Собственно, угроза нестабильности и есть тот главный фактор, который сегодня буквально вынуждает власть и общество поднимать вопросы о редизайне партийной системы. Сегодня мы отмечаем несколько кризисных сценариев деградации ППС. Первая группа рисков может реализоваться снизу, поскольку партийная система перестает решать задачу обратной связи с населением и канализации протестных настроений. Эти ее функции деградируют с самого начала «крымского консенсуса», поскольку в результате консолидации уровней власти вокруг национальных интересов страны произошла разбалансировка системы, заметно снизилась политическая альтернатива и свобода выбора для людей. Уже во время пенсионной реформы население, показавшее высокий протестный потенциал, затруднялось с определением выразителя своих интересов. То есть народ не желал идти митинговать под знамена КПРФ или Навального, предпочитая копить злость на кухнях. В момент, когда неэффективные реформы и низкий уровень жизни прорвут плотину народного гнева, власть просто не найдет посредников для мирного диалога.
Другая группа рисков сосредоточена в экономико-хозяйственной и бюрократической элите, часть которой в критический период транзита власти может соблазниться посулами внешних игроков или разыграть собственную партию борьбы за власть. Майданный сценарий способен пошатнуть архаичную конструкцию ППС, не уничтожить, но вынести в лидеры новое движение, вероятнее всего популистского, прозападного, либерального и глобалистского толка. Так это случилось, например, во Франции с внезапным и малоизвестным Эммануэлем Макроном. Или в Бразилии, где очень «вовремя» закончился левый марш и победил правый кандидат Жаир Болсонару. Правда, наши силовики такой разворот к дорогим «западным» партнерам могут и не поддержать — и здравствуй, военная диктатура.
Риски ясны. Но не будет ли правильно задуматься о позитивной мотивации, которая должна лечь в основу задачи по редизайну партийной системы? Возможно, что подходить к вопросу о реформе мы должны исходя из тех целей, которые страна ставит перед собой в ближайшие годы. Многие эксперты убеждены, что становление в России суперпрезидентской модели и вертикали власти сделали партийный институт органом декоративной демократии, поскольку при его активной работе политическая борьба лишь тормозила бы работу исполнительной власти или даже полностью ее блокировала в случае системной турбулентности. Однако пристальный взгляд на историю партийного института в России показывает, что партии всегда выполняли важнейшие функции в деле развития страны.
Так, расстрел Белого дома в 1993 году, как считают, положил конец самостоятельности партийной системы, а выборы в 1996-м убили ее мотивацию. В то же время все 1990-е годы парламент был главным местом межэлитных баталий в стране, при этом партии стремились опираться на реальные социальные группы электората, так или иначе используя этот ресурс для политического влияния.

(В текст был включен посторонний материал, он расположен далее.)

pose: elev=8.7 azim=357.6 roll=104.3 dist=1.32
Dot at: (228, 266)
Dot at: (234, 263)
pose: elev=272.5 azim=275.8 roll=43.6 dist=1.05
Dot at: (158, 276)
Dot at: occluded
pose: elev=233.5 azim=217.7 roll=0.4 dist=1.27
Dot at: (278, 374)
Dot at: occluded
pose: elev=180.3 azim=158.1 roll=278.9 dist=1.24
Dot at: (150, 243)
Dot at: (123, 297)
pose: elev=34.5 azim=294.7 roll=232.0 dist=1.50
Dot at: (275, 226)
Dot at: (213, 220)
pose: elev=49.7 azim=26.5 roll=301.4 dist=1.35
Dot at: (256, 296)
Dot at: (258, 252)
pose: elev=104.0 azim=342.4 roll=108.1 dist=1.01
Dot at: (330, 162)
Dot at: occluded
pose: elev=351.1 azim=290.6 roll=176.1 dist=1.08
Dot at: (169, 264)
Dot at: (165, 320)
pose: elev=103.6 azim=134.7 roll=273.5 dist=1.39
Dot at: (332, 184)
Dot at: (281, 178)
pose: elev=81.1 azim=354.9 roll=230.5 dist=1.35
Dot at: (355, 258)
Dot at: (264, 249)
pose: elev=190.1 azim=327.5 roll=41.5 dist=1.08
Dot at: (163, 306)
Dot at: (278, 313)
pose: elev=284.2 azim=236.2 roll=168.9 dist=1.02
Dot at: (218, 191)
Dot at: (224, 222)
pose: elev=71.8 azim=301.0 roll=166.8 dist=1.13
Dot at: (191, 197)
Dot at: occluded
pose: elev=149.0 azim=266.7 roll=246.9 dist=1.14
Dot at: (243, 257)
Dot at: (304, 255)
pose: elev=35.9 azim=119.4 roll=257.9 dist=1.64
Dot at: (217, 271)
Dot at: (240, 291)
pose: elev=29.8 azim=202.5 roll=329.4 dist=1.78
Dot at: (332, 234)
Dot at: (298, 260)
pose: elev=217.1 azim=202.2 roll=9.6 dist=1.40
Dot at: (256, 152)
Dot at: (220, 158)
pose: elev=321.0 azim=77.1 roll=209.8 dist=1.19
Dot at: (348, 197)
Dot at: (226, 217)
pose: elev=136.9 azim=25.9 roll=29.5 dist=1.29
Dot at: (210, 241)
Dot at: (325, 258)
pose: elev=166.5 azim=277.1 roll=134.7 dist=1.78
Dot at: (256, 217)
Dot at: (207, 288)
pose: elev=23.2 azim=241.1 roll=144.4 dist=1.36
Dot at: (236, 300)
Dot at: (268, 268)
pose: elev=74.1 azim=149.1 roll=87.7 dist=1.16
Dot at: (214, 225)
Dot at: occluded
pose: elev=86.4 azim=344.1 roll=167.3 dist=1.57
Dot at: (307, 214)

Мы вряд ли найдем добрые слова для этих процессов, тем не менее партийная система 1990-х сыграла свою историческую роль. Это была платформа для публичного поиска элитой и обществом оптимального пути выхода из кризиса постсоветской модели.
В 2000-е мы наблюдали постепенное снижение уровня партийной конкуренции на фоне усиления государства (бюрократии). Из парламента выдавили несистемных заказчиков политики, отказались от выборов губернаторов. Партии консолидировались вокруг задач развития, которые определил Владимир Путин. Функция ППС в эти годы заключалась в экспертной проработке законов для корпоративной системы госуправления.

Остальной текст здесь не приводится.